====== Extracted text ======

It’s been a while since I’ve really been immersed in the RWBY community, but as far as I can tell this is reasonably representative of the fandom today. It’s starkly divided between those who are very defensive of the show and those who are very critical of it (and there’s a bigger contingent who’s just here to get off). It’s kinda sad to see, but I think there are reasons why the fandom ended up polarized, and I’ll get to that later in this piece.
It’s also one of those fandoms that’s attracts both alt-right chuds and the queerest folks you’ve ever met. I can understand its appeal to both crowds. It’s a world of badass and a story of powerful heroes saving the day, not to mention lots of cool guns. And it’s also a vibrant world full of colourful designs that’s not afraid to play with gender roles, with stories built around positivity, harmony, and forgiveness.
The best discussions I’ve seen have been actually been outside RWBY spaces, in tangentially related threads. I think it’s easy to get immersed in an echo chamber where certain opinions, positive or negative, get reinforced in a vicious cycle. If you can step back from that a bit, it both gives you some room to think and the ability to express your own opinions without being dogpiled.

====== Data ======

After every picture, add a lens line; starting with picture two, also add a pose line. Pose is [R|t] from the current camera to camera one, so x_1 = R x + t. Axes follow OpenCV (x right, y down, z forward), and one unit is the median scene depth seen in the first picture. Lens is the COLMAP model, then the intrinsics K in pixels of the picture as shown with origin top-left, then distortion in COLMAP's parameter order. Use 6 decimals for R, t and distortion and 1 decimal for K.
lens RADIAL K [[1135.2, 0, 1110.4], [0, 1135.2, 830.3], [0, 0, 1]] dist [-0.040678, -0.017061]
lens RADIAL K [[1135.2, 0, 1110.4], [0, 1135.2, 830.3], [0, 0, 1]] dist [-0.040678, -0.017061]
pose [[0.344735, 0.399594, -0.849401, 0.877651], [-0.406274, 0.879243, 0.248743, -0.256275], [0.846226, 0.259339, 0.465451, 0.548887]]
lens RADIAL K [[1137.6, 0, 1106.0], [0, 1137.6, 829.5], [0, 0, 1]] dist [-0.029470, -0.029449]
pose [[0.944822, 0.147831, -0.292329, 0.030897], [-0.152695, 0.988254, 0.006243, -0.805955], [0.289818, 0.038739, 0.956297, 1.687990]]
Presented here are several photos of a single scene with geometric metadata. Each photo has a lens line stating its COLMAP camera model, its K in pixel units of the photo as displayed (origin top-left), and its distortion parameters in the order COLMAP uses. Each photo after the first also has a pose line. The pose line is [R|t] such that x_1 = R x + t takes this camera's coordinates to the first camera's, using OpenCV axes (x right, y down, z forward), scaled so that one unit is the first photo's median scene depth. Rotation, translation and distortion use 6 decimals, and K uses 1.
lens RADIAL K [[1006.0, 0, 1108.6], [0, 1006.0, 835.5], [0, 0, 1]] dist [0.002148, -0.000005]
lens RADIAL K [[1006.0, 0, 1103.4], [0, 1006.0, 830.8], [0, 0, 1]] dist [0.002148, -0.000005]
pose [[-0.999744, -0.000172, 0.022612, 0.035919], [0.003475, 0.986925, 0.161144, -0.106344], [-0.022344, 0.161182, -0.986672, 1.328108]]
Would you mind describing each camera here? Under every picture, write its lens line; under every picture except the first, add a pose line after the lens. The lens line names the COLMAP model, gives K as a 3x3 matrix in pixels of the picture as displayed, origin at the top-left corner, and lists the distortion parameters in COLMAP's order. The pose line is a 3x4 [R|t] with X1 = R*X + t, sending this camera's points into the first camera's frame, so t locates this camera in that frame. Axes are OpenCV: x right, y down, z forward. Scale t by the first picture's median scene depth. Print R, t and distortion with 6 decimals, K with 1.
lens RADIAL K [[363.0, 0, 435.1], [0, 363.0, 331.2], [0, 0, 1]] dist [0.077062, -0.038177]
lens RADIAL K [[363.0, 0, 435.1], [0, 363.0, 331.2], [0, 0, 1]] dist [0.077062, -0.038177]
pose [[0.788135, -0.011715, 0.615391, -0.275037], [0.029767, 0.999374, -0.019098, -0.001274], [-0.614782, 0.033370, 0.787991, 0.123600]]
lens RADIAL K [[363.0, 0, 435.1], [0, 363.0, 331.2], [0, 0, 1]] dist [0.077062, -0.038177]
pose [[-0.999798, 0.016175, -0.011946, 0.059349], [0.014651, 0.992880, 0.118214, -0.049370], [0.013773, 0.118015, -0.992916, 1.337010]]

======

Set of tasks:
1/ Reproduce word for word the part of the piece on the RWBY fandom that begins at the words "It’s been a" and ends after the words "harmony, and forgiveness.".
2/ Output the records as a numbered list with blank lines omitted, beginning at the first line of the records and stopping after the line that contains "0.038739, 0.956297, 1.687990]]", including only those lines.

Answers given:
1/
It’s been a while since I’ve really been immersed in the RWBY community, but as far as I can tell this is reasonably representative of the fandom today. It’s starkly divided between those who are very defensive of the show and those who are very critical of it (and there’s a bigger contingent who’s just here to get off). It’s kinda sad to see, but I think there are reasons why the fandom ended up polarized, and I’ll get to that later in this piece.
It’s also one of those fandoms that’s attracts both alt-right chuds and the queerest folks you’ve ever met. I can understand its appeal to both crowds. It’s a world of badass and a story of powerful heroes saving the day, not to mention lots of cool guns. And it’s also a vibrant world full of colourful designs that’s not afraid to play with gender roles, with stories built around positivity, harmony, and forgiveness.

2/
1. After every picture, add a lens line; starting with picture two, also add a pose line. Pose is [R|t] from the current camera to camera one, so x_1 = R x + t. Axes follow OpenCV (x right, y down, z forward), and one unit is the median scene depth seen in the first picture. Lens is the COLMAP model, then the intrinsics K in pixels of the picture as shown with origin top-left, then distortion in COLMAP's parameter order. Use 6 decimals for R, t and distortion and 1 decimal for K.
2. lens RADIAL K [[1135.2, 0, 1110.4], [0, 1135.2, 830.3], [0, 0, 1]] dist [-0.040678, -0.017061]
3. lens RADIAL K [[1135.2, 0, 1110.4], [0, 1135.2, 830.3], [0, 0, 1]] dist [-0.040678, -0.017061]
4. pose [[0.344735, 0.399594, -0.849401, 0.877651], [-0.406274, 0.879243, 0.248743, -0.256275], [0.846226, 0.259339, 0.465451, 0.548887]]
5. lens RADIAL K [[1137.6, 0, 1106.0], [0, 1137.6, 829.5], [0, 0, 1]] dist [-0.029470, -0.029449]
6. pose [[0.944822, 0.147831, -0.292329, 0.030897], [-0.152695, 0.988254, 0.006243, -0.805955], [0.289818, 0.038739, 0.956297, 1.687990]]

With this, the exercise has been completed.